A lot of countries took the last decade to be the decade of American decline. I think that there is something to say that China moved too quickly. There seems to a policy setting in China to not to respond to the Trump administration with any real increase in tensions. So, while there is the tit for tat policy occurring, its complying as much as it can to the phase one trade deal. China is opening up its domestic economy because it needs foreign investors to go in and professionalized capital markets. If that setting of Chinese policy persists most people will be surprised by how muted Chinese policy will be with respect to united states.

There are red lines like Hong Kong , Taiwan which they are not going to compromise on , but they are opening up to foreign investment. We are in a world that is not going to clearly bifurcate and instead we are entering a 19th century world where there’s still investment and trade going on between great powers. Most people think in terms of the us vs ussr cold war but that era was different as you had only two clear powers. Instead we are in this multipolar world. That multipolar context has real implications for how the enmity between China and the US will articulate itself from an investment perspective.

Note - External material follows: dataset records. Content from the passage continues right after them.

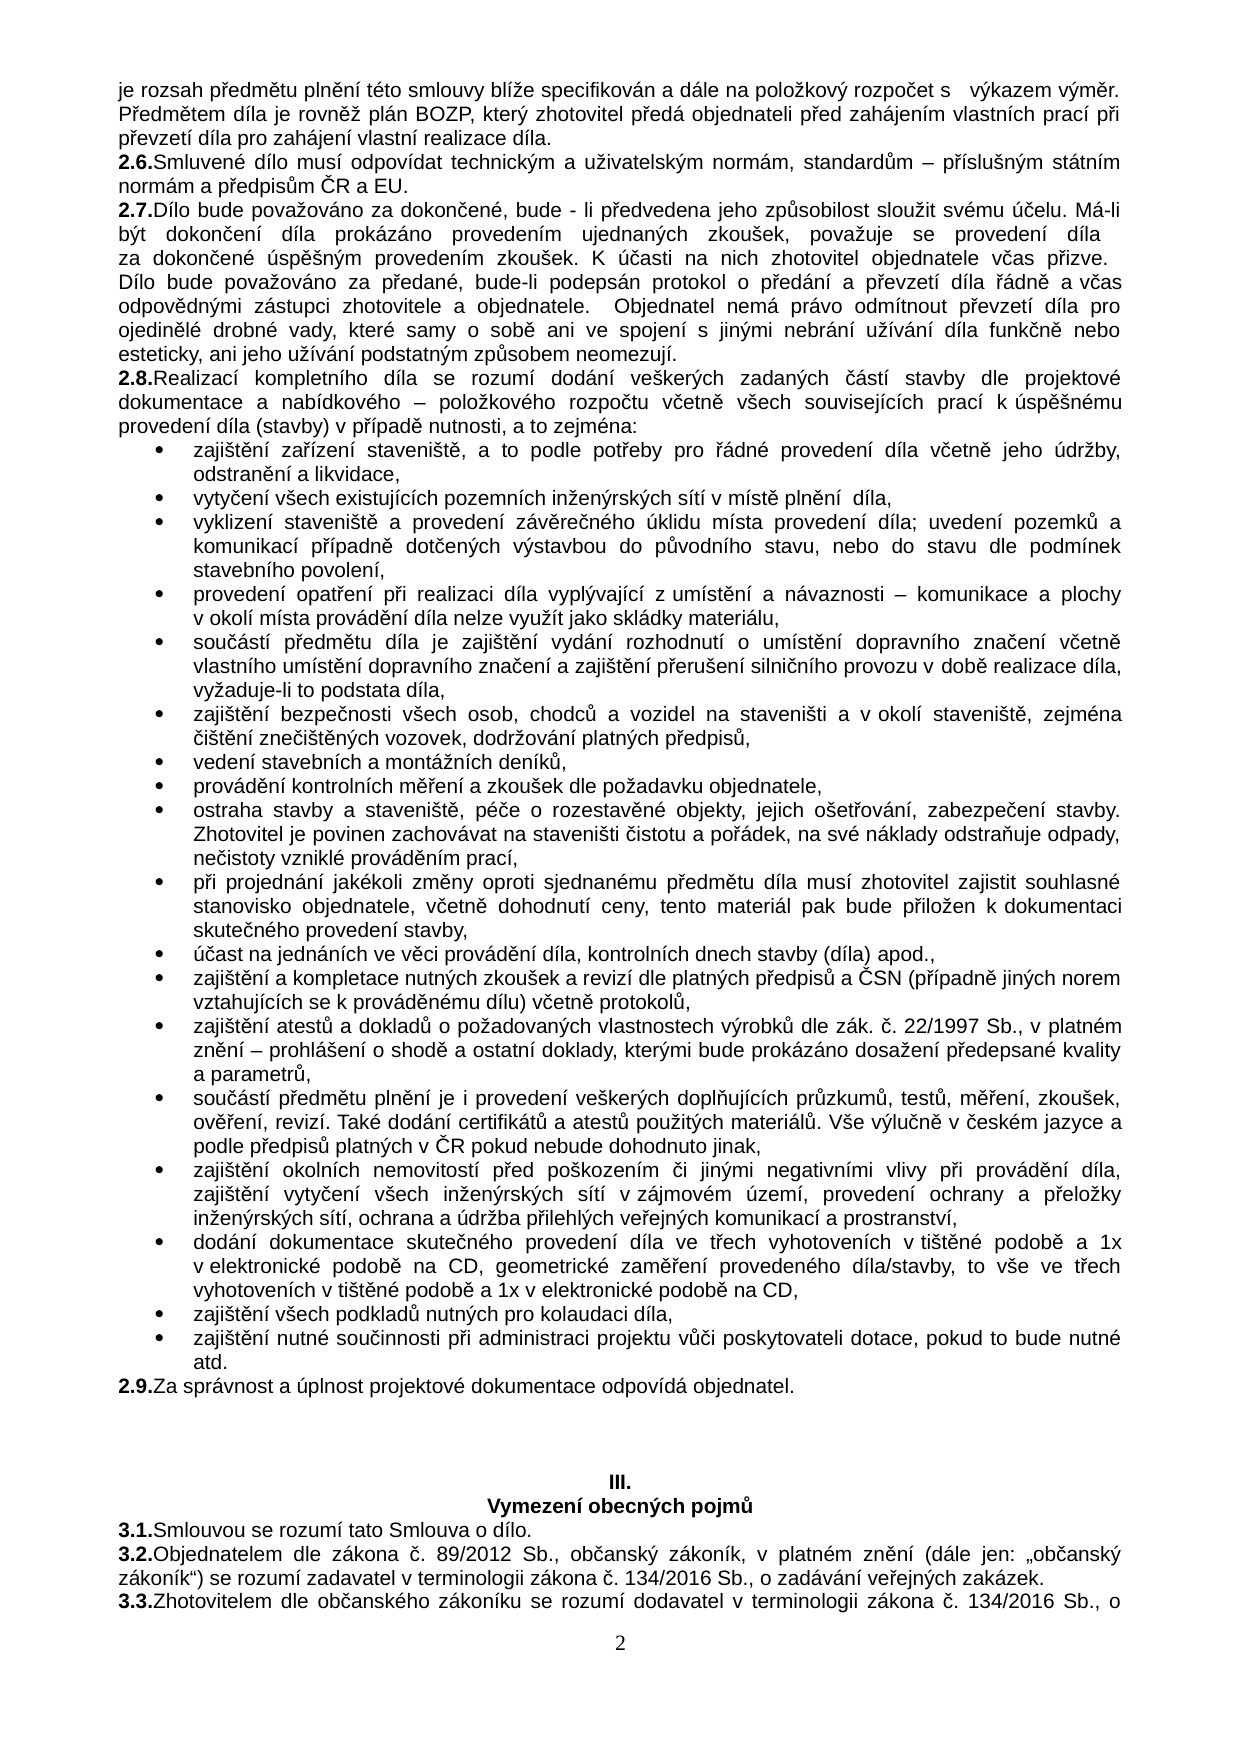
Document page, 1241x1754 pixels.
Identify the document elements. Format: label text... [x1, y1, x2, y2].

list dodání dokumentace skutečného provedení díla ve třech vyhotoveních v tištěné podobě a 1x v elektronické podobě na CD, geometrické zaměření provedeného díla/stavby, to vše ve třech vyhotoveních v tištěné podobě a 1x v elektronické podobě na CD, [156, 1230, 1122, 1302]
text Vymezení obecných pojmů [118, 1493, 1122, 1517]
list zajištění a kompletace nutných zkoušek a revizí dle platných předpisů a ČSN (případně jiných norem vztahujících se k prováděnému dílu) včetně protokolů, [156, 966, 1122, 1014]
text 2.6.Smluvené dílo musí odpovídat technickým a uživatelským normám, standardům – příslušným státním normám a předpisům ČR a EU. [118, 150, 1122, 198]
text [118, 78, 1122, 150]
list provádění kontrolních měření a zkoušek dle požadavku objednatele, [156, 774, 1122, 798]
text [118, 1589, 1122, 1613]
list ostraha stavby a staveniště, péče o rozestavěné objekty, jejich ošetřování, zabezpečení stavby. Zhotovitel je povinen zachovávat na staveništi čistotu a pořádek, na své náklady odstraňuje odpady, nečistoty vzniklé prováděním prací, [156, 798, 1122, 870]
list zajištění bezpečnosti všech osob, chodců a vozidel na staveništi a v okolí staveniště, zejména čištění znečištěných vozovek, dodržování platných předpisů, [156, 702, 1122, 749]
list při projednání jakékoli změny oproti sjednanému předmětu díla musí zhotovitel zajistit souhlasné stanovisko objednatele, včetně dohodnutí ceny, tento materiál pak bude přiložen k dokumentaci skutečného provedení stavby, [156, 870, 1122, 942]
text 2.7.Dílo bude považováno za dokončené, bude - li předvedena jeho způsobilost sloužit svému účelu. Má-li být dokončení díla prokázáno provedením ujednaných zkoušek, považuje se provedení díla za dokončené úspěšným provedením zkoušek. K účasti na nich zhotovitel objednatele včas přizve. Dílo bude považováno za předané, bude-li podepsán protokol o předání a převzetí díla řádně a včas odpovědnými zástupci zhotovitele a objednatele. Objednatel nemá právo odmítnout převzetí díla pro ojedinělé drobné vady, které samy o sobě ani ve spojení s jinými nebrání užívání díla funkčně nebo esteticky, ani jeho užívání podstatným způsobem neomezují. [118, 198, 1122, 366]
list zajištění zařízení staveniště, a to podle potřeby pro řádné provedení díla včetně jeho údržby, odstranění a likvidace, [156, 437, 1122, 486]
text 3.2.Objednatelem dle zákona č. 89/2012 Sb., občanský zákoník, v platném znění (dále jen: „občanský zákoník“) se rozumí zadavatel v terminologii zákona č. 134/2016 Sb., o zadávání veřejných zakázek. [118, 1541, 1122, 1589]
list součástí předmětu plnění je i provedení veškerých doplňujících průzkumů, testů, měření, zkoušek, ověření, revizí. Také dodání certifikátů a atestů použitých materiálů. Vše výlučně v českém jazyce a podle předpisů platných v ČR pokud nebude dohodnuto jinak, [156, 1086, 1122, 1158]
text 2.8.Realizací kompletního díla se rozumí dodání veškerých zadaných částí stavby dle projektové dokumentace a nabídkového – položkového rozpočtu včetně všech souvisejících prací k úspěšnému provedení díla (stavby) v případě nutnosti, a to zejména: [118, 366, 1122, 437]
list vedení stavebních a montážních deníků, [156, 749, 1122, 774]
list vytyčení všech existujících pozemních inženýrských sítí v místě plnění díla, [156, 486, 1122, 509]
list provedení opatření při realizaci díla vyplývající z umístění a návaznosti – komunikace a plochy v okolí místa provádění díla nelze využít jako skládky materiálu, [156, 582, 1122, 629]
list zajištění nutné součinnosti při administraci projektu vůči poskytovateli dotace, pokud to bude nutné atd. [156, 1326, 1122, 1374]
list zajištění všech podkladů nutných pro kolaudaci díla, [156, 1302, 1122, 1326]
list vyklizení staveniště a provedení závěrečného úklidu místa provedení díla; uvedení pozemků a komunikací případně dotčených výstavbou do původního stavu, nebo do stavu dle podmínek stavebního povolení, [156, 509, 1122, 582]
text 3.1.Smlouvou se rozumí tato Smlouva o dílo. [118, 1517, 1122, 1541]
list zajištění atestů a dokladů o požadovaných vlastnostech výrobků dle zák. č. 22/1997 Sb., v platném znění – prohlášení o shodě a ostatní doklady, kterými bude prokázáno dosažení předepsané kvality a parametrů, [156, 1014, 1122, 1086]
list součástí předmětu díla je zajištění vydání rozhodnutí o umístění dopravního značení včetně vlastního umístění dopravního značení a zajištění přerušení silničního provozu v době realizace díla, vyžaduje-li to podstata díla, [156, 629, 1122, 702]
text 2.9.Za správnost a úplnost projektové dokumentace odpovídá objednatel. [118, 1374, 1122, 1398]
list zajištění okolních nemovitostí před poškozením či jinými negativními vlivy při provádění díla, zajištění vytyčení všech inženýrských sítí v zájmovém území, provedení ochrany a přeložky inženýrských sítí, ochrana a údržba přilehlých veřejných komunikací a prostranství, [156, 1158, 1122, 1230]
text III. [118, 1469, 1122, 1493]
list účast na jednáních ve věci provádění díla, kontrolních dnech stavby (díla) apod., [156, 942, 1122, 966]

After 28 July and Mike Pompeo’s historical speech , the Australian delegation visited and while they were with us on some issues but they will keep trading with china. However, it requires American defense in order to properly protect its sovereignty given its close linkages with China. This is really important, because if America can’t keep its allies in line, it means that they will stab the US in the back in order to get revenues from China, Airbus will pick up the slack that Boeing leaves on the table by pulling out of China. the real critical issue because what we know from history is that when you have this multipolar context, where allies can’t keep each other in line, they capitulate and they trade with the enemy. The one from the 19th century shows that the United Kingdom traded with Germany right up until the start of World War I. I could have also shown you French trade with Germany, Russian trade with Germany. These were three countries , the triple entendre. They were allied defensively against Germany, and they all expected for 20 years before World War I that there would be a war. But , they still traded because if one partner like UK didn’t protect its commercial interests , then France would pick up the revenue left on the table. It’s going to be very difficult for the US to disentangle from China, because he can’t control its allies the way it did in a bipolar context. However, the probability of conflict in south china sea over Taiwan is a clear threat, but this is going to be a multi decade rivalry and that should not be a reason to stay way from S&P 500. However, because there are chances of conflict one needs to position themselves defensively and be in gold and defense stocks.